Jan 6, 2015
Raptors recommit to defence in return home
Dwane Casey knew that he and his team were not making headlines in the city on the day the Maple Leafs fired Randy Carlyle. Content with just getting back to work at home after a long road trip, the Raptors coach wasted little time in reestablishing the defensive principles that have been slipping away.
TORONTO - Quietly, the Raptors went about their business on Tuesday, practicing in their own gym for the first time in over two weeks.
Just outside the door, a few stray reporters waited for the morning session to let out as a much larger media contingent swarmed the Maple Leafs locker room four floors below. The hockey club, co-tenants with the Raptors at the Air Canada Centre, had fired their head coach hours earlier.
Dwane Casey knew that he and his team were not making headlines in the city on this day. Content with just getting back to work at home after a long road trip, the Raptors coach wasted little time in reestablishing the defensive principles that have been slipping away.
"It started with defence," he said. "It's one of those things that slips when you go for a long period of time without practice. Today was more of a training camp-type practice, which we need more of."
"Guys responded, had a good day of practice but we've got to carry that over to the games," he continued. "And like I challenged the guys today, we should get more emphatic and more upset and [just as] teed off against the other team as we do against each other. If we compete in the games the way we compete in practice, we'd be a much better defensive team. So we have to carry that over into game situations."
The Raptors, a team that ranked 10th in defence last year and ninth through the first month of this season, have fallen a long way in that category. Only the lowly Knicks and Timberwolves allow more points per 100 possession since the end of November.
"I think it's going to be the emphasis for the next couple of weeks for us with the way coach has been talking and preaching to us," Kyle Lowry said Tuesday. "I think we're all on the same page where we understand that's how we're going to win."
Seemingly, the team's improved offence has come at the expense of their defensive prowess, but Casey points to a more specific cause - the noticeable decline that coincides with DeMar DeRozan's 18-game absence.

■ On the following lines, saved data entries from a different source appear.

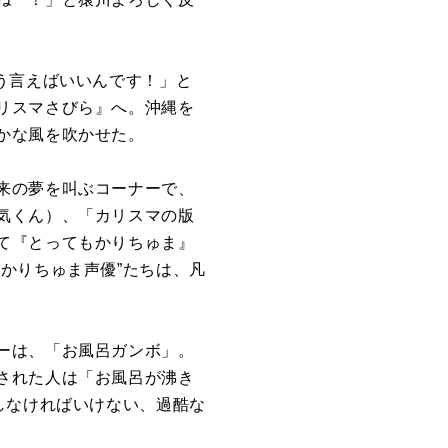
う言えばいいんです！」と
リスマさびら』へ。沖縄を
かな風を吹かせた。
来の夢を叫ぶコーナーで、
気くん）、「カリスマの版
て『とってもかりちゅま』
かりちゅま声優”たちは、凡
ーは、「お風呂ガンボ」。
された人は「お風呂が沸き
しなければいけない、過酷な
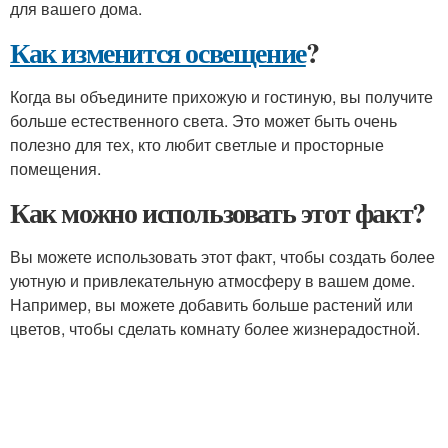
для вашего дома.
Как изменится освещение
?
Когда вы объедините прихожую и гостиную, вы получите
больше естественного света. Это может быть очень
полезно для тех, кто любит светлые и просторные
помещения.
Как можно использовать этот факт?
Вы можете использовать этот факт, чтобы создать более
уютную и привлекательную атмосферу в вашем доме.
Например, вы можете добавить больше растений или
цветов, чтобы сделать комнату более жизнерадостной.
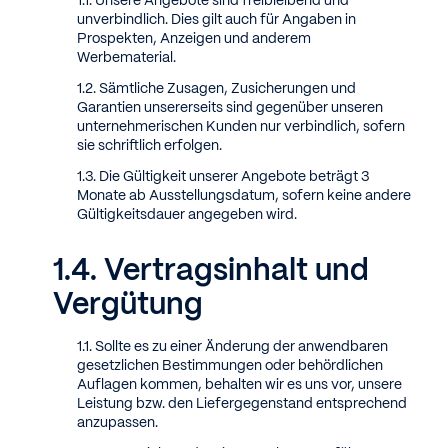
Unsere Angebote sind freibleibend und
unverbindlich. Dies gilt auch für Angaben in
Prospekten, Anzeigen und anderem
Werbematerial.
Sämtliche Zusagen, Zusicherungen und
Garantien unsererseits sind gegenüber unseren
unternehmerischen Kunden nur verbindlich, sofern
sie schriftlich erfolgen.
Die Gültigkeit unserer Angebote beträgt 3
Monate ab Ausstellungsdatum, sofern keine andere
Gültigkeitsdauer angegeben wird.
Vertragsinhalt und
Vergütung
Sollte es zu einer Änderung der anwendbaren
gesetzlichen Bestimmungen oder behördlichen
Auflagen kommen, behalten wir es uns vor, unsere
Leistung bzw. den Liefergegenstand entsprechend
anzupassen.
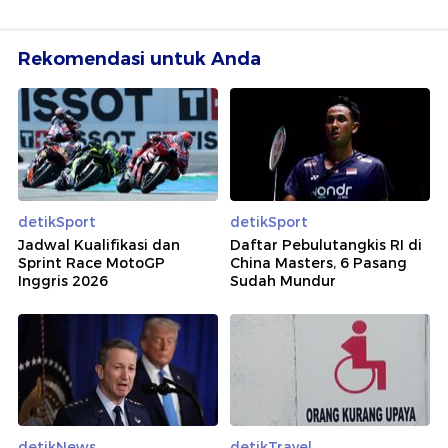
Rekomendasi untuk Anda
detikSport
detikSport
Jadwal Kualifikasi dan
Daftar Pebulutangkis RI di
Sprint Race MotoGP
China Masters, 6 Pasang
Inggris 2026
Sudah Mundur
detikNews
detikTravel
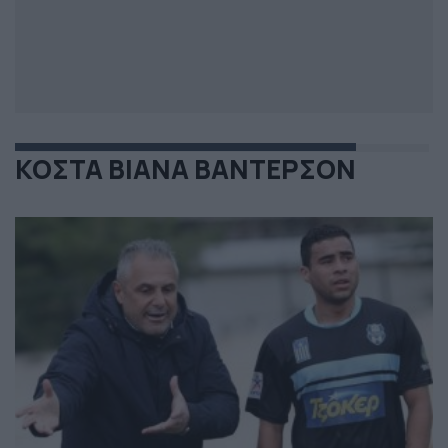
ΚΟΣΤΑ ΒΙΑΝΑ ΒΑΝΤΕΡΣΟΝ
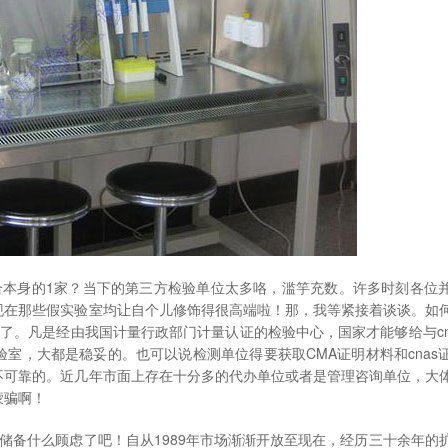
适合本身的1家？当下的第三方检验单位太多咯，滥竽充数。许多时刻各位
现在那些假实验室均让自个儿修饰得很高端啦！那，我等紧接着谈谈。如
了。凡是经由我国计量行政部门计量认证的检验中心，国家才能够给与cn
室，大都是稳妥的。也可以说检测单位得要获取CMA证明材料和cnas
不可靠的。近几年市面上存在十分多的代办单位或者是管理咨询单位，大
蒙骗啊！
有储备什么顾虑了吧！自从1989年市场渐渐开放至现在，经历三十余年的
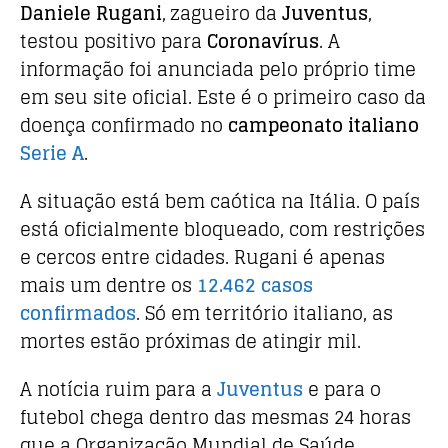
Daniele Rugani
, zagueiro da
Juventus
,
c
it
at
testou positivo para
Coronavírus
. A
e
te
s
informação foi anunciada pelo próprio time
b
r
A
em seu site oficial. Este é o primeiro caso da
o
p
doença confirmado no
campeonato italiano
o
p
Serie A
.
k
A situação está bem caótica na Itália. O país
está oficialmente bloqueado, com restrições
e cercos entre cidades. Rugani é apenas
mais um dentre os
12.462 casos
confirmados
. Só em território italiano, as
mortes estão próximas de atingir mil.
A notícia ruim para a
Juventus
e para o
futebol chega dentro das mesmas 24 horas
que a Organização Mundial de Saúde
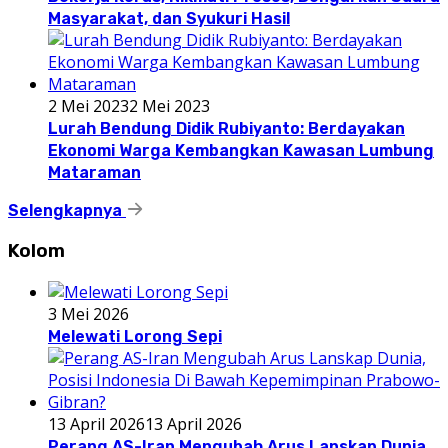
Masyarakat, dan Syukuri Hasil
2 Mei 2023
2 Mei 2023
Lurah Bendung Didik Rubiyanto: Berdayakan
Ekonomi Warga Kembangkan Kawasan Lumbung
Mataraman
Selengkapnya
Kolom
3 Mei 2026
Melewati Lorong Sepi
13 April 2026
13 April 2026
Perang AS-Iran Mengubah Arus Lanskap Dunia,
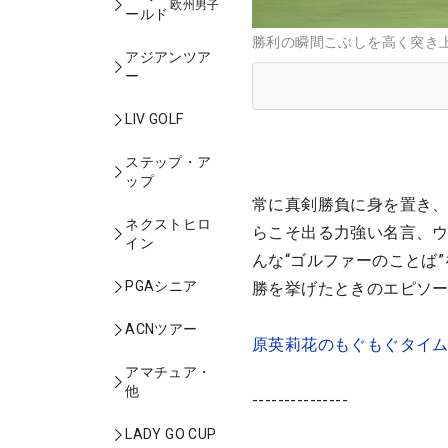
欧州男子
ールド
勝利の瞬間こぶしを高く突き
アジアンツア
ー
LIV GOLF
ステップ・ア
ップ
常に真剣勝負に身を置き
ネクストヒロ
らこそ出る力強い名言、
イン
んな“ゴルファーのことば”
PGAシニア
勝を挙げたときのエピソ
ACNツアー
原英莉花のもぐもぐタイ
アマチュア・
他
---------------
LADY GO CUP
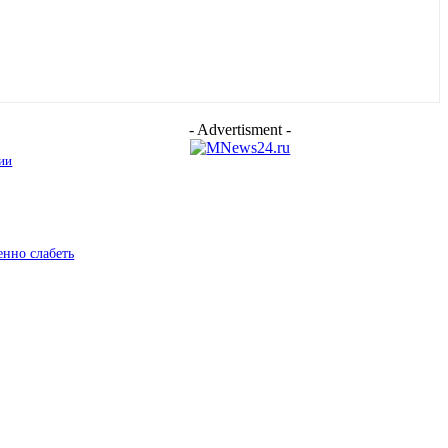
- Advertisment -
ии
енно слабеть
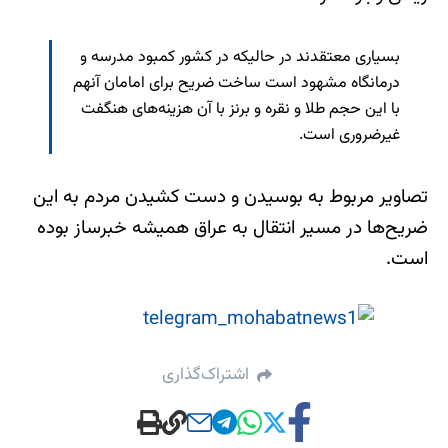
بسیاری معتقدند در حالیکه در کشور کمبود مدرسه و
درمانگاه مشهود است ساخت ضریح‌ برای امامان آنهم
با این حجم طلا و نقره و برنز با آن هزینه‌های هنگفت
غیرضروری است.
تصاویر مربوط به بوسیدن و دست کشیدن مردم به این
ضریح‌ها در مسیر انتقال به عراق همیشه خبرساز بوده
است.
اشتراک‌گذاری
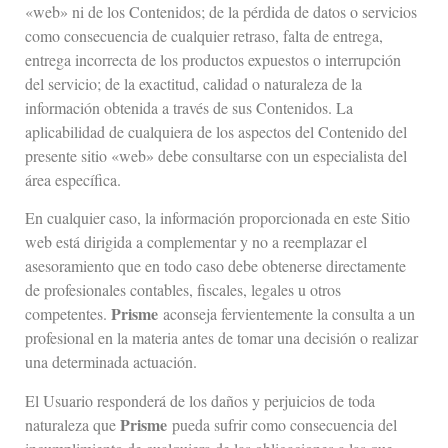
«web» ni de los Contenidos; de la pérdida de datos o servicios
como consecuencia de cualquier retraso, falta de entrega,
entrega incorrecta de los productos expuestos o interrupción
del servicio; de la exactitud, calidad o naturaleza de la
información obtenida a través de sus Contenidos. La
aplicabilidad de cualquiera de los aspectos del Contenido del
presente sitio «web» debe consultarse con un especialista del
área específica.
En cualquier caso, la información proporcionada en este Sitio
web está dirigida a complementar y no a reemplazar el
asesoramiento que en todo caso debe obtenerse directamente
de profesionales contables, fiscales, legales u otros
Prisme
competentes.
aconseja fervientemente la consulta a un
profesional en la materia antes de tomar una decisión o realizar
una determinada actuación.
El Usuario responderá de los daños y perjuicios de toda
Prisme
naturaleza que
pueda sufrir como consecuencia del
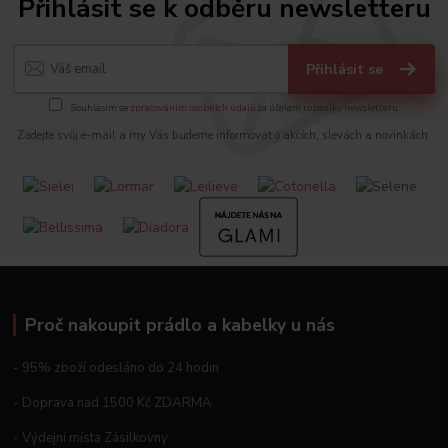
Přihlásit se k odběru newsletteru
Přihlásit se
Souhlasím se
zpracováním osobních údajů
za účelem rozesílky newsletteru.
Zadejte svůj e-mail a my Vás budeme informovat o akcích, slevách a novinkách.
Proč nakoupit prádlo a kabelky u nás
- 95% zboží odesláno do 24 hodin
- Doprava nad 1500 Kč ZDARMA
- Výdejní místa Zásilkovny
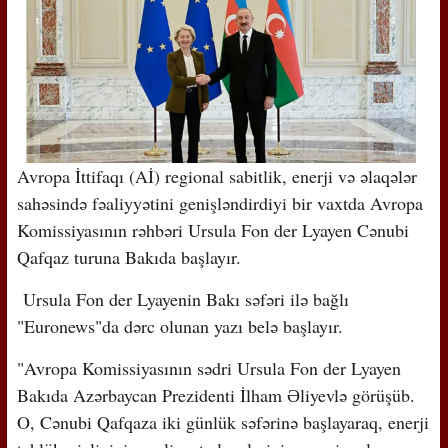
Avropa İttifaqı (Aİ) regional sabitlik, enerji və əlaqələr
sahəsində fəaliyyətini genişləndirdiyi bir vaxtda Avropa
Komissiyasının rəhbəri Ursula Fon der Lyayen Cənubi
Qafqaz turuna Bakıda başlayır.
Ursula Fon der Lyayenin Bakı səfəri ilə bağlı
"Euronews"da dərc olunan yazı belə başlayır.
"Avropa Komissiyasının sədri Ursula Fon der Lyayen
Bakıda Azərbaycan Prezidenti İlham Əliyevlə görüşüb.
O, Cənubi Qafqaza iki günlük səfərinə başlayaraq, enerji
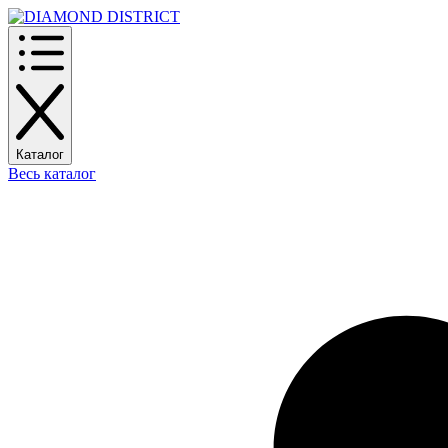
Каталог
Весь каталог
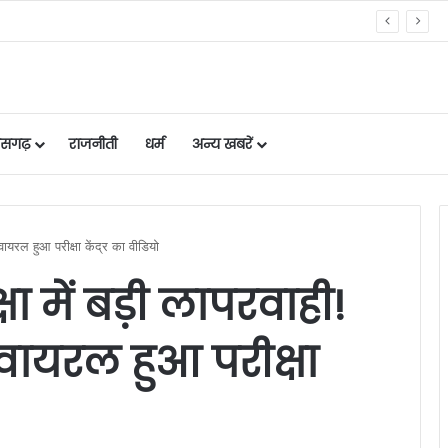
िए गए निर्णयों की जानकारी दी
तीसगढ़
राजनीती
धर्म
अन्य खबरें
 वायरल हुआ परीक्षा केंद्र का वीडियो
षा में बड़ी लापरवाही!
ायरल हुआ परीक्षा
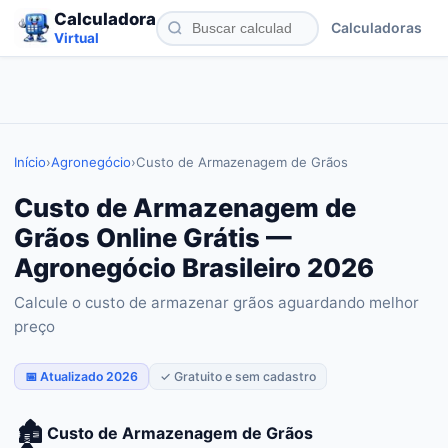
Calculadora
Calculadoras
Virtual
Início
›
Agronegócio
›
Custo de Armazenagem de Grãos
Custo de Armazenagem de
Grãos Online Grátis —
Agronegócio Brasileiro 2026
Calcule o custo de armazenar grãos aguardando melhor
preço
📅 Atualizado 2026
✓ Gratuito e sem cadastro
🏚️
Custo de Armazenagem de Grãos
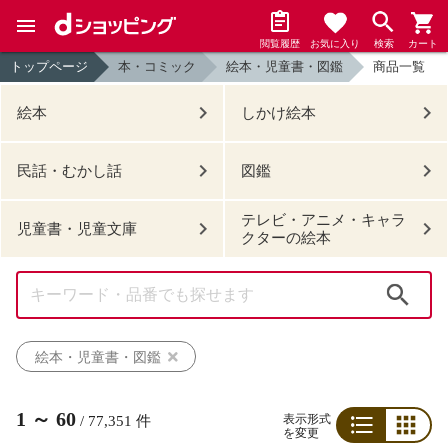
閲覧履歴
お気に入り
検索
カート
トップページ
本・コミック
絵本・児童書・図鑑
商品一覧
絵本
しかけ絵本
民話・むかし話
図鑑
テレビ・アニメ・キャラ
児童書・児童文庫
クターの絵本
検索
絵本・児童書・図鑑
1
～
60
表示形式
/
77,351
件
を変更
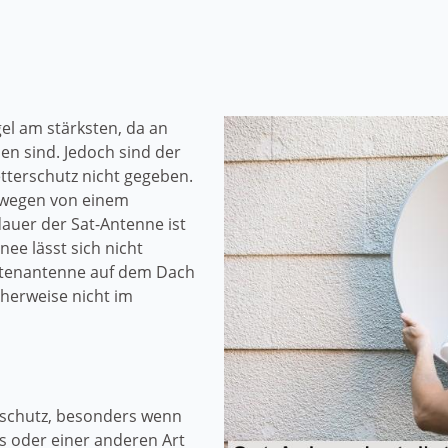
el am stärksten, da an
n sind. Jedoch sind der
tterschutz nicht gegeben.
wegen von einem
uer der Sat-Antenne ist
ee lässt sich nicht
itenantenne auf dem Dach
cherweise nicht im
rschutz, besonders wenn
s oder einer anderen Art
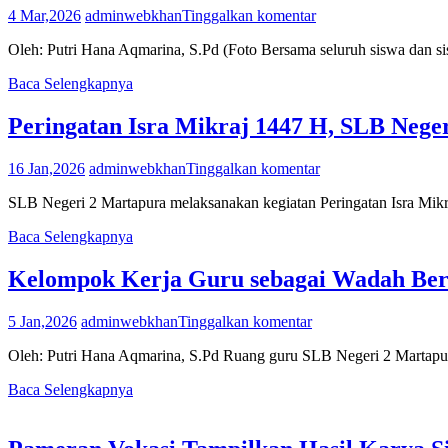
4 Mar,2026
adminwebkhan
Tinggalkan komentar
Oleh: Putri Hana Aqmarina, S.Pd (Foto Bersama seluruh siswa dan 
Baca Selengkapnya
Peringatan Isra Mikraj 1447 H, SLB Neger
16 Jan,2026
adminwebkhan
Tinggalkan komentar
SLB Negeri 2 Martapura melaksanakan kegiatan Peringatan Isra Mi
Baca Selengkapnya
Kelompok Kerja Guru sebagai Wadah Berb
5 Jan,2026
adminwebkhan
Tinggalkan komentar
Oleh: Putri Hana Aqmarina, S.Pd Ruang guru SLB Negeri 2 Martapur
Baca Selengkapnya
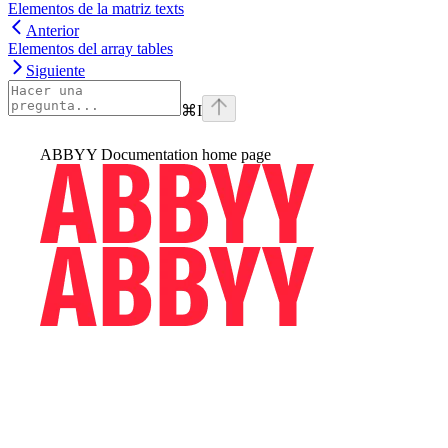
Elementos de la matriz texts
Anterior
Elementos del array tables
Siguiente
⌘
I
ABBYY Documentation
home page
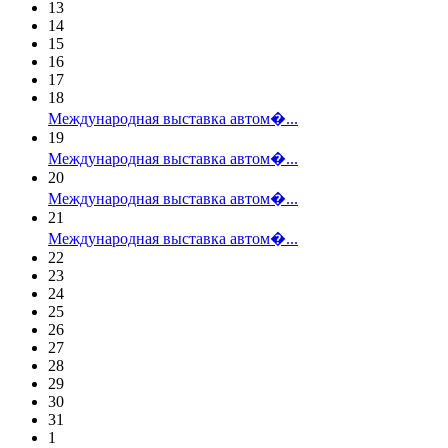
13
14
15
16
17
18
Международная выставка автом�...
19
Международная выставка автом�...
20
Международная выставка автом�...
21
Международная выставка автом�...
22
23
24
25
26
27
28
29
30
31
1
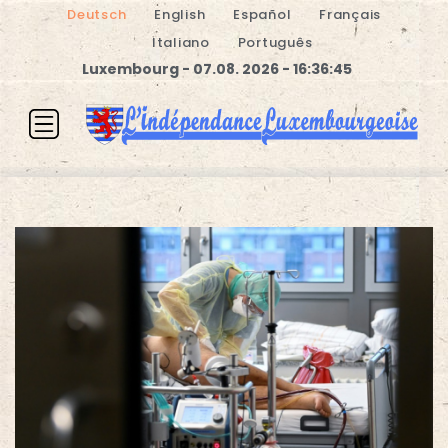
Deutsch
English
Español
Français
Italiano
Português
Luxembourg - 07.08. 2026 - 16:36:45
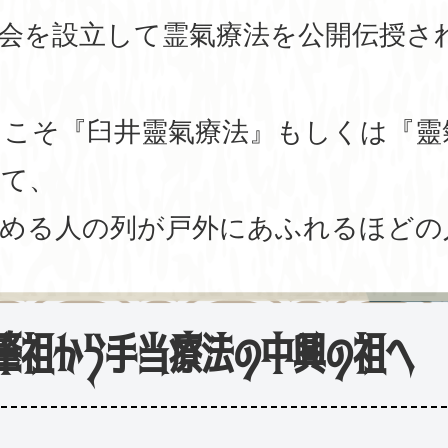
会を設立して霊氣療法を公開伝授さ
クこそ『臼井靈氣療法』もしくは『靈
って、
求める人の列が戸外にあふれるほどの
肇祖から手当療法の中興の祖へ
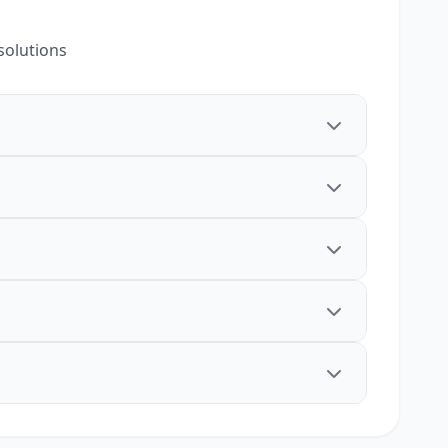
solutions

"Since DeMar has gone down our offensive style has changed a little bit in that we're more of a running team, we play a little bit faster," Casey stated. "I think that affected our defence somewhat."
"We had to survive and our offence stepped up and carried us in the games we won on the road trip and the games before we went on the trip," the coach went on. "We had to adjust and the way we adjusted was to play a little bit faster, which, in turn, I really know affected our defence."
According to NBA.com, the Raptors have actually played at a similar, and even slightly slower pace since DeRozan's injury, but there's no question his time away has shuffled the deck enough to hurt them in various areas on both ends of the floor.
Lowry, one of their hardest working defenders, has been overworked, evident in a pair of lopsided defeats to Golden State and Phoenix at the end of an already tiring road trip. At times during Sunday's 16-point loss to the Suns, Casey hid Lowry on P.J. Tucker while combinations of Terrence Ross, Lou Williams and Greivis Vasquez handled the responsibility of guarding Phoenix's talented backcourt duo of Goran Dragic and Eric Bledsoe.
"This time home will do me good," Lowry said. "Get back in our whirlpools, our treatment centres. We get a chance to be home, relax a lot more, get some good food, not eat hotel food all the time. So it's good. It's going to be good for me."
Although a 2-4 record is nothing to be ashamed of, given the high degree of difficulty on their recent road trip, those last two losses have left a sour taste in everyone's mouth.
"No," Lowry said emphatically when asked if he's satisfied with the result of the trip. "No, not at all. We had a losing record. If you have a losing record on a road trip or in general, it's not successful. We won a couple games on the trip, but we wanted more. We wanted to win 'em all."
"Emotional, physical or whatever fatigue you have, the league doesn't feel sorry for you," Casey added. "Those are the situations we faced in there but there's no excuses in this league. We got our butts whooped, now we've got to come back here and regroup, refocus, especially on the defensive end and get our act together."
DeROZAN ON TRACK FOR RETURN
Although DeRozan was not present at practice on Tuesday, he remains on track to return later this week.
The Raptors guard had been scheduled to undergo a series of routine scans on his healing groin injury. The results of these tests will help determine when he's able to get back on the court - likely on Thursday at home to Charlotte, the team's next game, or Saturday at home to Boston.
It's been nearly six weeks since DeRozan sustained his injury, tearing his left adductor longus tendon in a loss to the Mavericks on Nov. 28. Accompanying the team on their recent road trip, he was able to get in a couple full practices last week and should be back in the gym on Wednesday.
"He's getting there," Lowry said of his teammate. "He's getting better. So today and tomorrow will be big days for him. I think he's going to come back aggressive whenever he comes back. We can't force feed him. We have to be patient with him."